An extrapolative model of house price dynamics

Journal of Financial Economics 2017 126(1), 147-170
A model in which homebuyers make a modest approximation leads house prices to display three features present in the data but usually missing from rational models: momentum at one-year horizons, mean reversion at five-year horizons, and excess longer-term volatility relative to fundamentals. Approximating buyers assume that past prices reflect only contemporaneous demand, just like professional economists who use trends in housing prices to infer trends in housing demand.

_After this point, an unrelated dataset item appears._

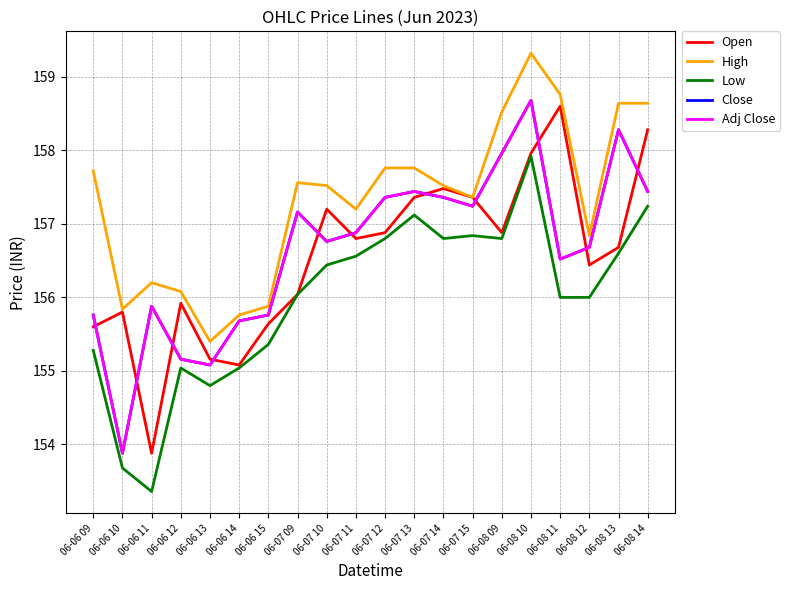

Does the chart display data point markers on the line(s)?

No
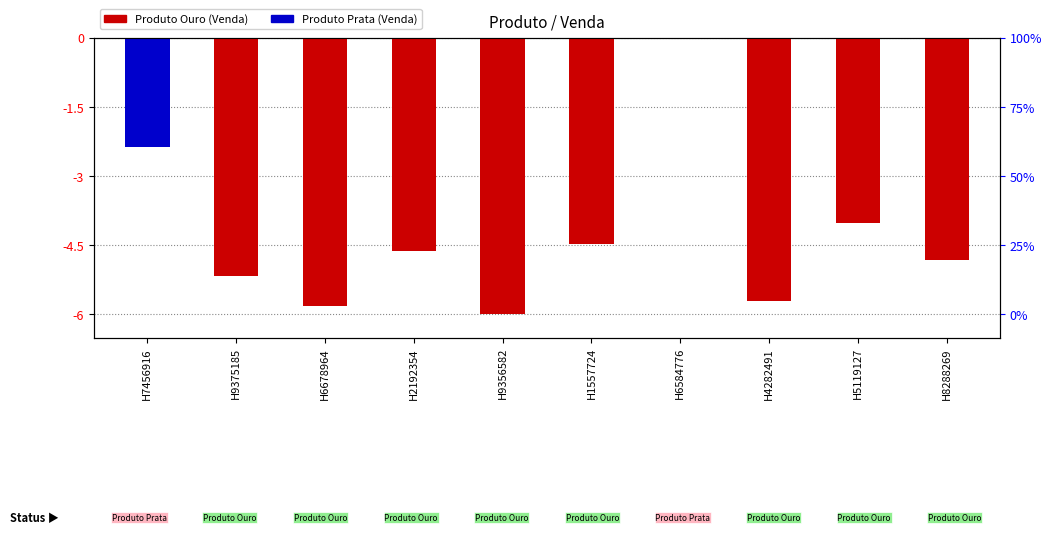

How many values are below zero?

9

Consistent with survey evidence, this approximation leads buyers to expect increases in the market value of their homes after recent house price increases.

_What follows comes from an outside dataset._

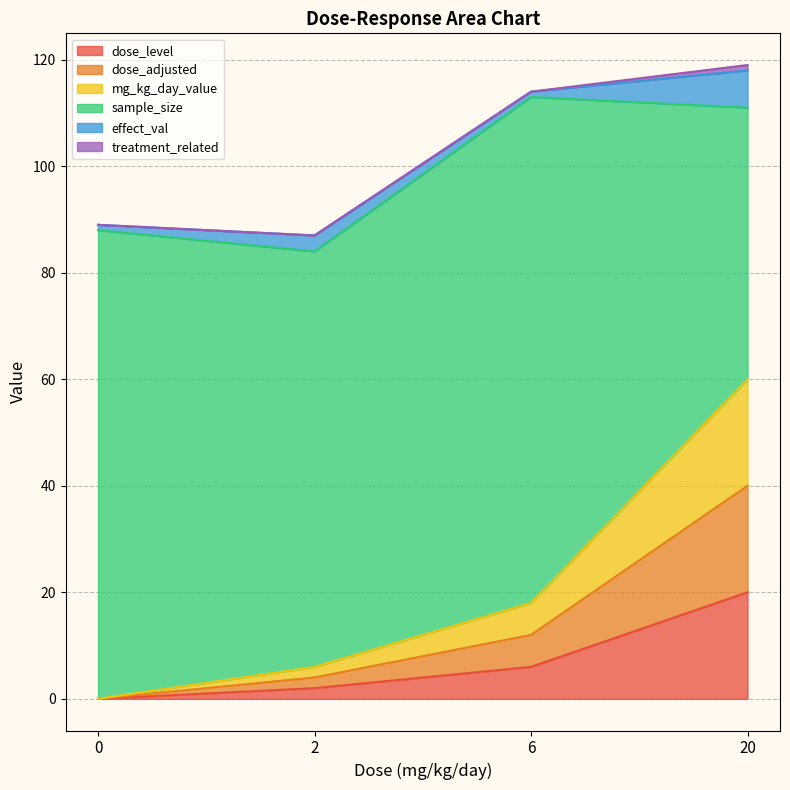

Does the chart have visible grid lines?

Yes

Informed trading and price discovery before corporate events

Journal of Financial Economics 2017 125(3), 561-588
Stock prices incorporate less news before negative events than positive events. Further, informed agents use less price aggressive (limit) orders before negative events and more price aggressive (market) orders before positive events (buy–sell asymmetry). Motivated by these patterns, we model the execution risk that informed agents impose on each other and relate the asymmetry to costly short selling. When investor base is narrow, security borrowing is difficult, or the magnitude of the event is small, buy–sell asymmetry is pronounced and price discovery before negative events is lower. Overall, we show that the strategies of informed traders influence the process of price formation in financial markets, as predicted by theory.

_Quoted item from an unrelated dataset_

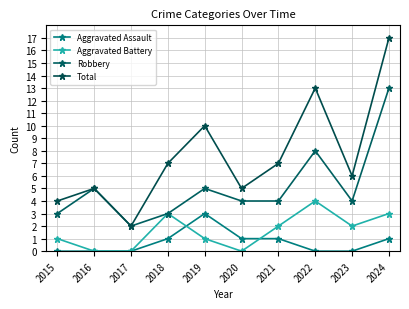

What is the value of the Aggravated Battery point at the 8th from the left?

4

The effect of director experience on acquisition performance

Journal of Financial Economics 2017 123(3), 488-511
Prior research finds that firms hire directors for their acquisition experience, regardless of acquisition quality (whether their prior acquisitions earned positive or negative announcement returns). Using several short- and long-run measures, we examine the effects of directors’ acquisition experience on the acquisition performance of firms hiring them. We find that board acquisition experience is positively related to subsequent acquisition performance, demonstrating that firms appropriately value experience. Beyond experience itself, however, the quality of directors’ prior acquisitions is also important. Our results suggest that firms may be better served to select directors based upon both past acquisition experience and acquisition performance.

Independent boards and innovation

Journal of Financial Economics 2017 123(3), 536-557
Much research has suggested that independent boards of directors are more effective in reducing agency costs and improving firm governance. How they influence innovation is less clear. Relying on regulatory changes, we show that firms that transition to independent boards focus on more crowded and familiar areas of technology. They patent and claim more and receive more total future citations to their patents. However, the citation increase comes mainly from incremental patents in the middle of the citation distribution; the numbers of uncited and highly cited patents—arguably associated with riskier innovation strategies—do not change significantly.

High frequency trading and the 2008 short-sale ban

Journal of Financial Economics 2017 124(1), 22-42
We examine the effects of high-frequency traders (HFTs) on liquidity using the September 2008 short sale-ban. To disentangle the separate impacts of short selling by HFTs and non-HFTs, we use an instrumental variables approach exploiting differences in the ban's cross-sectional impact on HFTs and non-HFTs. Non-HFTs’ short selling improves liquidity, as measured by bid-ask spreads. HFTs’ short selling has the opposite effect by adversely selecting limit orders, which can decrease liquidity supplier competition and reduce trading by non-HFTs. The results highlight that some HFTs’ activities are harmful to liquidity during the extremely volatile short-sale ban period.